最愛婚―私、すてきな旦那さまに出会いました
09. 知らない、彼
『おはよ、元気にしてる? 連絡もだんだんよこさなくなって、薄情者』
「おはよう、ごめん、元気だよ」
月曜日の朝、千晴さんから久しぶりの電話がかかってきた。
クローゼットの前で、会社に着ていく服を選んでいた私は、ベッドの中の久人さんがまだ眠っているのを横目で確認し、そっと寝室を出た。
さすが千晴さん、私からのSOSを感知したのかもしれない。久人さんに関するもろもろを、相談したいと思っていた。
だけどできない、と決めたところでもあった。
事情が繊細すぎて、たとえ千晴さんにでも、おいそれと話せないと思ったからだ。
『まあ、便りがないのは、うまくやってるってことだろうと信じてはいるけど。でも桃子は、ため込むからな』
ぎくっとした。勘のいい千晴さんは、私の動揺に気づいただろう。
だけど勘のよさと同じくらい、私のことも理解している彼女は、それ以上追及することはなかった。

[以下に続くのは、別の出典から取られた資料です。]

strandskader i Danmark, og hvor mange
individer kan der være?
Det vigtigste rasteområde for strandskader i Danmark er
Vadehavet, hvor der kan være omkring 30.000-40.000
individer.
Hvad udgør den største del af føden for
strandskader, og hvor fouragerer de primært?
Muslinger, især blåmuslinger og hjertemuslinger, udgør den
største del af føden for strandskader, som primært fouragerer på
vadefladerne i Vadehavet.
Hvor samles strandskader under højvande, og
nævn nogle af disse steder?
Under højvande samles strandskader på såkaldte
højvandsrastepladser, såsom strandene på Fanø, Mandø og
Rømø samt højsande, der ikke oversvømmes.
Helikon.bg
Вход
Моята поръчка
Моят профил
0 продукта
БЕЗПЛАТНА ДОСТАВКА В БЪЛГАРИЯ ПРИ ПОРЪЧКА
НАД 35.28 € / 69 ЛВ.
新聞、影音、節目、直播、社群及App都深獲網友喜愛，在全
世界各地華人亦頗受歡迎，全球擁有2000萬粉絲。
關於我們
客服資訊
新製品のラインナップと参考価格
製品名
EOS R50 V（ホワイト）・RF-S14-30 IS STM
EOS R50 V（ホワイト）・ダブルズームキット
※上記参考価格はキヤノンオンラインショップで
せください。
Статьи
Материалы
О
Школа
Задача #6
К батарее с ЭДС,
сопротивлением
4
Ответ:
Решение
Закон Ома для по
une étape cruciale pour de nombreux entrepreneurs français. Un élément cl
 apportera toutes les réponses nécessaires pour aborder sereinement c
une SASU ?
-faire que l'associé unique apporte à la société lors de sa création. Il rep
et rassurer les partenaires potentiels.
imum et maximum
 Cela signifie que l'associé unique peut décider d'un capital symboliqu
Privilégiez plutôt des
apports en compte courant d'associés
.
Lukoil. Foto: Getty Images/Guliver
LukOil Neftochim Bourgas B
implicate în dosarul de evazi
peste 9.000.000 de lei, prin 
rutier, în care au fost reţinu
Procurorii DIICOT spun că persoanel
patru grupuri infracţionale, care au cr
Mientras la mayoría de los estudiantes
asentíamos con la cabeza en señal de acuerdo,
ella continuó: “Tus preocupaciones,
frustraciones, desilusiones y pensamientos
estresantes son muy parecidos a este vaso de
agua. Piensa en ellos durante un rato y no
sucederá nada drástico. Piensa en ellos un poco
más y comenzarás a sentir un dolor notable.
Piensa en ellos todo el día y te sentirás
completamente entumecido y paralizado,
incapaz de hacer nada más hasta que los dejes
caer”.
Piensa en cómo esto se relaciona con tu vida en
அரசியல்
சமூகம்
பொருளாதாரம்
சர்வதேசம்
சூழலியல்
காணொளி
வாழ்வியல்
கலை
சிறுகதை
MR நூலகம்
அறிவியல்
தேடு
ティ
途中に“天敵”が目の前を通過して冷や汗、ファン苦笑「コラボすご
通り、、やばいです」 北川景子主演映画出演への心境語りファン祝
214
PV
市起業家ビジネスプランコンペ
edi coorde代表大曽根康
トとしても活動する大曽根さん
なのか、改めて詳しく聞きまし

『きついと思ったら、私じゃなくてもいいから、誰かに話すのよ。解決してくれる相手を探す必要はないの。話を聞いてくれる人を、見つけるのよ』
「うん、ありがとう」
昔からの彼女の教えだ。相談は、心を楽にするためのもの。なんとかしてもらおうと思っちゃダメ。そうしたら、いつまでも相談相手が見つからない。
──気持ちを理解して、そうだねって受け止めてくれる人さえいればいいの。そういう人に支えてもらって、問題を解決するのは桃子、あんた自身よ。
通話の終わった携帯を握りしめ、廊下に佇んだ。
だけど千晴さん、今回ばかりは、全部を誰かに打ち明けるのは難しい。
久人さんの妻であるのは、私しかいないんだもの。
「もーも」
「きゃあ!」
いつの間にか久人さんが起きてきていたらしく、いきなりうしろから抱きしめられて、私は悲鳴をあげた。